15 Amore is a 1998 Australian film directed by Maurice Murphy and starring Lisa Hensley and Steve Bastoni.

==Cast==
- Lisa Hensley as Dorothy
- Steve Bastoni as Alfredo
- Domenic Galati as Joseph
- Tara Jakszewicz as Rachel
- Gertraud Ingeborg as Madame Guttman
- Rhiana Griffith as Mercia
- Joel Pieterse as Denis
- Nicholas Bryant as Brendan
- Bill Hunter as present-day Brendan (narrator)

==Plot==
In WWII Australia, Dorothy and her three little children have a small farm in the Mount Macedon area of Victoria. Nothing has been heard of their father, Dorothy's husband, who was a soldier before the war and one of the first to volunteer.

Italian POWs Alfredo and Joseph are billeted with Dorothy, ostensibly as farmhands but treated more like family members or arms-length friends. As the film opens they are acting as ballboys while Dorothy practices tennis strokes. A pair of soldiers regularly check that the prisoners haven't escaped – a farcical procedure, as all four are happy with the status quo.

Domestic arrangements are overturned when Dorothy is expected to host a pair of Jewish German refugees: Frau Guttman and her shy daughter Rachel. The daughter is pleased to be there and eager to fit in, but the Frau, who is proud of her pre-war wealth and status, cannot reconcile herself to the place or the culture. Denis, the curly-haired son, around whom much of the action is centred, attempts to befriend her but is rebuffed.

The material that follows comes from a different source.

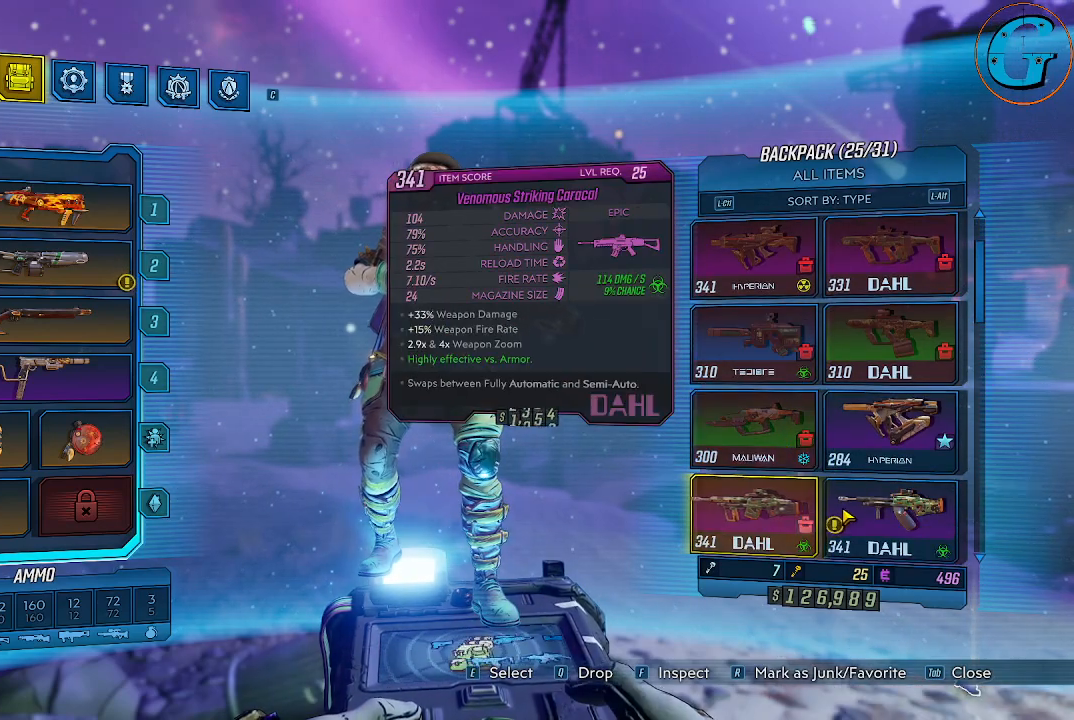
{"keys": [], "mouse": [], "events": []}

There is a mutual attraction between Alfredo and Dorothy, and it grows steadily, but loyalty to their distant spouses holds them apart; meanwhile a secret romance develops between Joseph and Rachel, who may be below the age of consent. At the next visit of the Army officials, Frau Guttman makes vague accusations against the Italians: she may have witnessed some illicit sexual activity but refuses to give names. Eventually Alfredo defuses the situation by (falsely) confessing, thereby leaving open the possibility of Joseph's eventual return.

In the last scene, the war is over. The father returns as the Italians are taken away for repatriation. He is barely noticed, as Joseph and Alfredo are tearfully farewelled.

==Release==
The film was screened at the Aspen Film Festival in September 1998.

==Accolades==
The film received four nominations at the 2000 Australian Film Institute Awards, including for Best Actor for Steve Bastoni.